Problems to work on:
a: From the Form 8-K filing below, set down the passage that opens with the words containing "Item 2.03.    Creation of" and closes with "above is incorporated herein by reference.", copying it word for word.
b: Summarize the Form 8-K filing below in two sentences.
c: List every monthly base rent amount given in the Form 8-K filing below, along with the period to which each applies.

Document passage:
Current Report



 
UNITED STATES
SECURITIES AND EXCHANGE COMMISSION
Washington, D.C. 20549
 
Form 8-K
 
Current Report
Pursuant to Section 13 or 15(d) of the Securities Exchange Act of 1934
 
Date of Report (Date of earliest event reported):  04/08/2009
 
Market Leader, Inc.
(Exact name of registrant as specified in its charter)
 
Commission File Number:  000-51032
 
Washington
  
91-1982679
(State or other jurisdiction of
  
(IRS Employer
incorporation)
  
Identification No.)
 
11332 NE 122nd Way, Kirkland WA 98034
(Address of principal executive offices, including zip code)
 
425-952-5500
(Registrant’s telephone number, including area code)
 
(Former name or former address, if changed since last report)
 
Check the appropriate box below if the Form 8-K filing is intended to simultaneously satisfy the filing obligation of the registrant under any of the following provisions:

[  ]   Written communications pursuant to Rule 425 under the Securities Act (17 CFR 230.425)

[  ]   Soliciting material pursuant to Rule 14a-12 under the Exchange Act (17 CFR 240.14a-12)

[  ]   Pre-commencement communications pursuant to Rule 14d-2(b) under the Exchange Act (17 CFR 240.14d-2(b))

[  ]   Pre-commencement communications pursuant to Rule 13e-4(c) under the Exchange Act (17 CFR 240.13e-4(c))
 

 
Item 1.01.    Entry into a Material Definitive Agreement
 
On April 8, 2009, Market Leader, Inc. (the "Company") and MEPT Kirkland Office II LLC (the "Landlord"), as successor-in-interest to Multi-Employer Property Trust, entered into the third amendment to the lease agreement (the "Amended Lease") for the Company's corporate headquarters. The Amended Lease is effective March 1, 2009. Pursuant to the Amended Lease, the termination date of the lease was extended from December 31, 2010 to June 30, 2013.

Effective March 1, 2009, the size of the leased space was decreased from approximately 65,469 square feet to approximately 25,309 square feet. The new monthly base rent from March 1, 2009 to June 30, 2010 is approximately $28,473, subject to an overpayment credit for March 2009. The monthly base rent for the 12 months ended June 30, 2011, 2012 and 2013 is approximately $36,909, $38,196 and $39,545, respectively. In addition, the Company will continue to pay its allocable share of building operating expenses (common area maintenance, building insurance, and property taxes). However, its allocable share of those expenses has been reduced from 100% to approximately 40%. In the event of default (as defined in the original lease agreement), the Landlord may accelerate the remaining lease payments required under the Amended Lease.

Subject to certain conditions set forth in the Amended Lease, the Company has an option to extend the lease term for five years. Any such extension will be on the same terms, covenants and conditions as the original lease agreement, as amended, except that the monthly base rent during the extension period will be equal to the "fair market rental rate" (as defined in the Amended Lease).

A copy of the Amended Lease is attached as Exhibit 10.1 to this Current Report on Form 8-K and is incorporated herein by reference.

 
 
Item 2.03.    Creation of a Direct Financial Obligation or an Obligation under an Off-Balance Sheet Arrangement of a Registrant
 
The information set forth in Item 1.01 above is incorporated herein by reference.

Material:
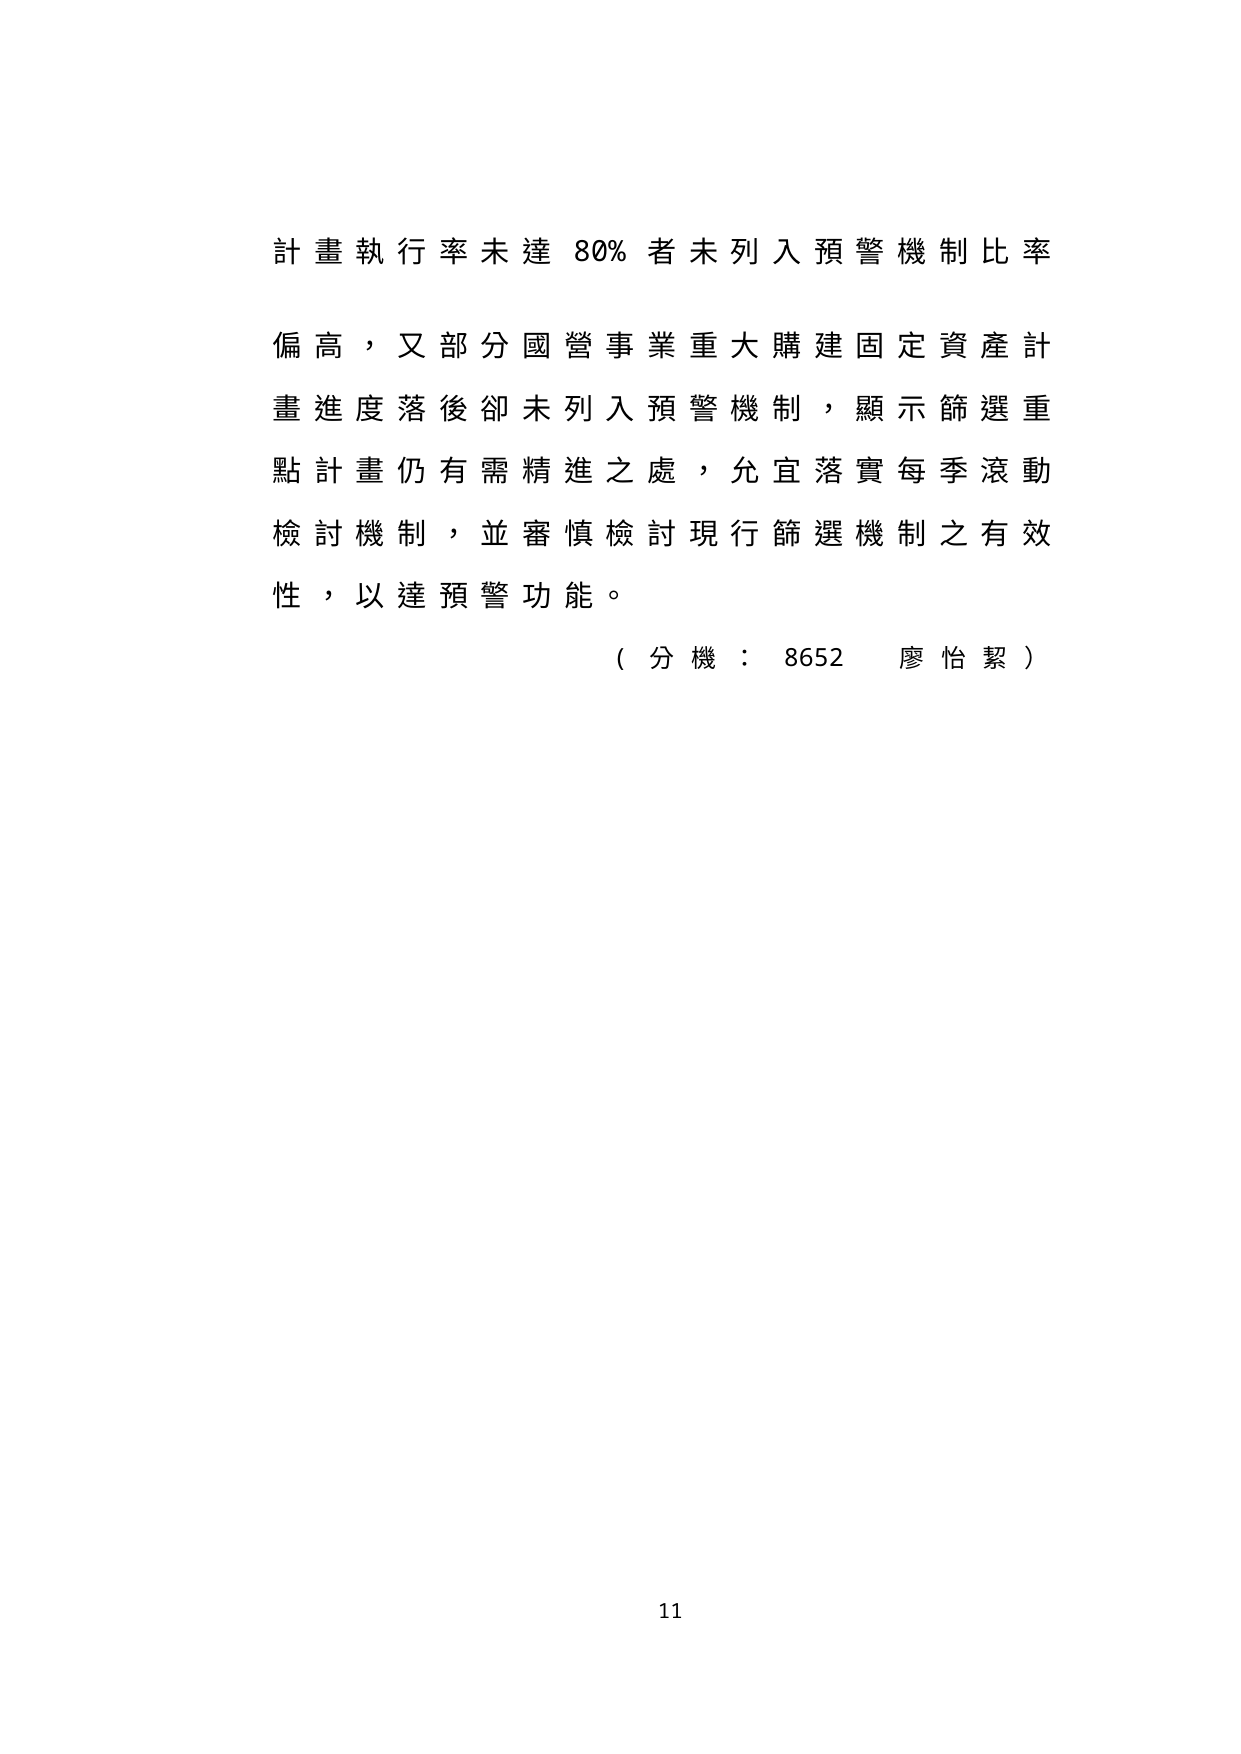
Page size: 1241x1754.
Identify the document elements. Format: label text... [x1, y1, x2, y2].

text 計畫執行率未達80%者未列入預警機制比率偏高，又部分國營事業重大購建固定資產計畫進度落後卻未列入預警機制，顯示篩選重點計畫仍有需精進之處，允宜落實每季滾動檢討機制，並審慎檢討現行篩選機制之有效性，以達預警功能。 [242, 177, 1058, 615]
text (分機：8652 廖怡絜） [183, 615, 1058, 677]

The solutions:
a:
Item 2.03.    Creation of a Direct Financial Obligation or an Obligation under an Off-Balance Sheet Arrangement of a Registrant
 
The information set forth in Item 1.01 above is incorporated herein by reference.

b: Market Leader, Inc. and its landlord entered into an amended lease for the company's headquarters, effective March 1, 2009, that extended the termination date from December 31, 2010 to June 30, 2013. The amendment cut the leased space from about 65,469 to about 25,309 square feet, set a monthly base rent of about $28,473 through June 30, 2010 with higher amounts in later years, and reduced the company's share of building operating expenses from 100% to about 40%.

c:
- About $28,473: March 1, 2009 to June 30, 2010
- About $36,909: 12 months ended June 30, 2011
- About $38,196: 12 months ended June 30, 2012
- About $39,545: 12 months ended June 30, 2013